### Data listing
_ _ _
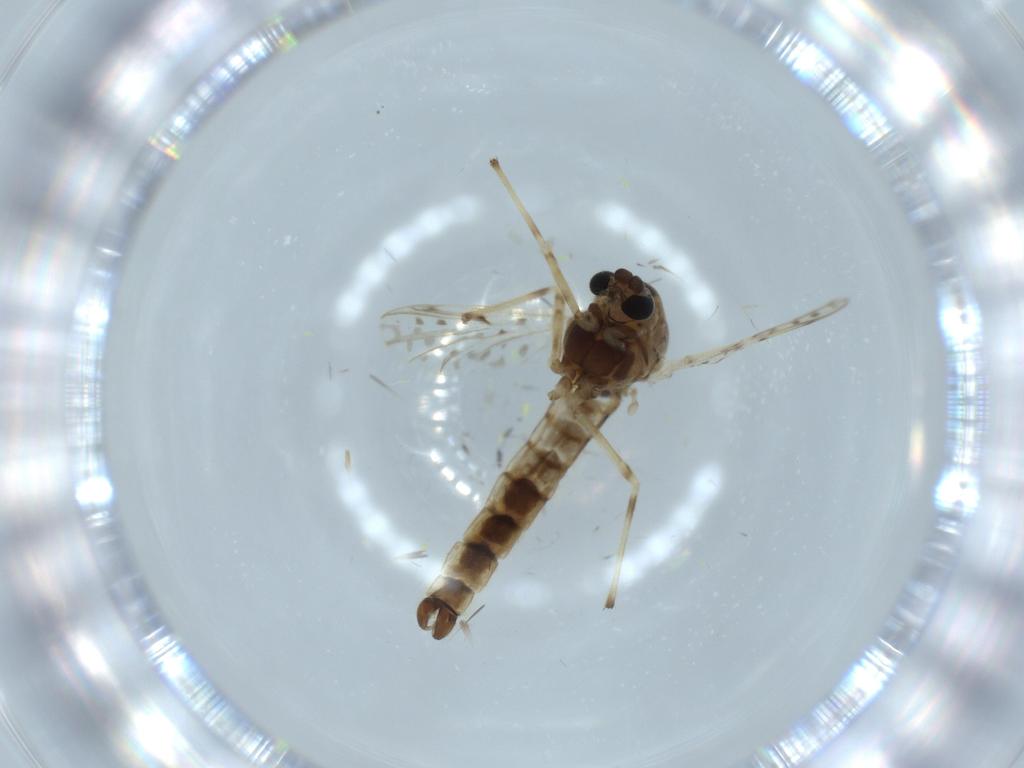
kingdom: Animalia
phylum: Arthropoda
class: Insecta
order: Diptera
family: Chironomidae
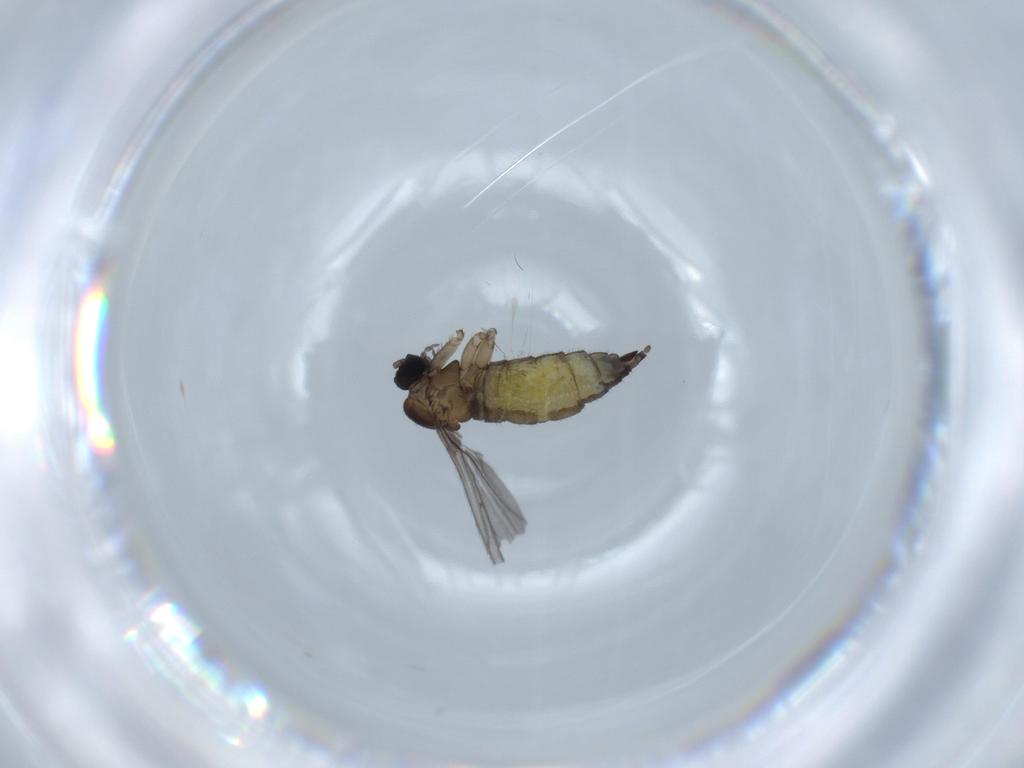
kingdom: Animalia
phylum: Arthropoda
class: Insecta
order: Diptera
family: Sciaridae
_ _ _
### Instructions to follow
Please write down every line above word for word, leaving out the pictures.

### Written answer
kingdom: Animalia
phylum: Arthropoda
class: Insecta
order: Diptera
family: Chironomidae
kingdom: Animalia
phylum: Arthropoda
class: Insecta
order: Diptera
family: Sciaridae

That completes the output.